Un’isola che rischia la paralisi. Dopo i danni provocati dalla mareggiata “Harry”, il ponte carrabile dell’unico approdo di Stromboli è sempre parzialmente inagibile e interdetto ai mezzi con massa superiore a 3,5 tonnellate. Una limitazione che sta producendo effetti pesantissimi sull’economia e sui servizi essenziali.
A lanciare l’allarme è nuovamente Vincenzo Cusolito, presidente del C.I.S. – Consorzio Imprese Strombolane, che ha inviato una nota ufficiale a tutti gli enti competenti: Genio Civile di Messina, Presidenza della Regione Siciliana, Dipartimento regionale della Protezione Civile, Comune di Lipari, Prefettura di Messina, Capitanerie di Porto di Lipari e Milazzo, Autorità di Sistema Portuale del Mare di Sicilia Orientale, oltre alle compagnie di navigazione Siremar Caronte & Tourist Isole Minori e Liberty Lines.
Secondo quanto evidenziato nella comunicazione, le precedenti segnalazioni sarebbero rimaste in gran parte senza riscontro. Unica apertura istituzionale quella del sindaco di Lipari, Riccardo Gullo, che aveva fissato un incontro con una delegazione di imprese edili, poi saltato a causa delle avverse condizioni meteo-marine e della cancellazione degli aliscafi. Il primo cittadino avrebbe assicurato un confronto con gli enti coinvolti nella giornata di mercoledì 18.
Intanto, però, la situazione sull’isola si aggrava: paralisi del settore edile; gravi difficoltà di approvvigionamento per le attività commerciali; compattatori dei rifiuti quasi saturi e impossibilitati al trasferimento, con rischio igienico-sanitario; pericolo di interruzione del rifornimento carburante per la centrale elettrica; imminente esaurimento delle scorte del distributore; criticità negli approvvigionamenti alimentari.
“Si tratta dell’unico punto di accesso dell’isola – scrive Cusolito –. L’approssimarsi della stagione turistica rende la situazione ancora più drammatica, con un possibile danno economico irreversibile”.
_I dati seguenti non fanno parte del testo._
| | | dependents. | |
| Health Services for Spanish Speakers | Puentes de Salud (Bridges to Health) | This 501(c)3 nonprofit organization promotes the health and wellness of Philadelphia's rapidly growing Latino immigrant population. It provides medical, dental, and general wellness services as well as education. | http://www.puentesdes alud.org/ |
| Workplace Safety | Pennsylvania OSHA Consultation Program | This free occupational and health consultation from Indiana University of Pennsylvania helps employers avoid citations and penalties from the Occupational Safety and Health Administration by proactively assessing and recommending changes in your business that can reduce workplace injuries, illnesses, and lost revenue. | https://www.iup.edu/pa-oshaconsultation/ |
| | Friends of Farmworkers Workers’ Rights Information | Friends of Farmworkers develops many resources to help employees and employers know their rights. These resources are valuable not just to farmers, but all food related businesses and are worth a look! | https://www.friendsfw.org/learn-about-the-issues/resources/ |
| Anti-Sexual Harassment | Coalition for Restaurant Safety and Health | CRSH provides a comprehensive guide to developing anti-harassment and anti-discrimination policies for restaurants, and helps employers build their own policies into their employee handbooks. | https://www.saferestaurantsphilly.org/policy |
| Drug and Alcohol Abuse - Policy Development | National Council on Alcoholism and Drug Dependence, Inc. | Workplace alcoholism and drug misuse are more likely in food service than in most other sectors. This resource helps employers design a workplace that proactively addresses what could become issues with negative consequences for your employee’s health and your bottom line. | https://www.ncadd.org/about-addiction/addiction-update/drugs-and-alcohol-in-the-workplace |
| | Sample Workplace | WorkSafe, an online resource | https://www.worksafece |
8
Il Consorzio torna a chiedere con urgenza un sopralluogo tecnico immediato e un intervento provvisorio (come l’installazione di una struttura temporanea) che consenta il transito dei mezzi pesanti indispensabili ai servizi essenziali.Ed ancora, un cronoprogramma certo per il ripristino definitivo, con informazioni ufficiali alla popolazione.
In alternativa, viene proposta una soluzione straordinaria: consentire almeno una volta a settimana l’imbarco di camion di maggiore portata che restino a bordo della nave di linea, permettendo lo scarico diretto delle merci con mezzi inferiori a 3,5 tonnellate. Una procedura eccezionale che richiederebbe circa un’ora di sosta e che – secondo il C.I.S. – garantirebbe continuità agli approvvigionamenti evitando il collasso economico dell’isola.
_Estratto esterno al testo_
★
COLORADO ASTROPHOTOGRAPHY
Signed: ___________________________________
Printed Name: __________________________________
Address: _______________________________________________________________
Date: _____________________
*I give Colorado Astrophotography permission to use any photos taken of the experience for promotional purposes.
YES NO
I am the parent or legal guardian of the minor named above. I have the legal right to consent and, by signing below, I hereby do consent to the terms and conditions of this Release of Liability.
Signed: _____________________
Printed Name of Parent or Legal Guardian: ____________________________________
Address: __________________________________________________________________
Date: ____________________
“Non stiamo chiedendo l’impossibile – conclude Cusolito – ma una soluzione tecnica temporanea per superare l’emergenza. Ogni giorno perso aggrava i danni. È in gioco la sopravvivenza di decine di attività e di numerose famiglie”.
L’attenzione ora è rivolta al confronto annunciato per mercoledì, mentre sull’isola cresce la preoccupazione per un’emergenza che, senza interventi immediati, rischia di trasformarsi in crisi strutturale.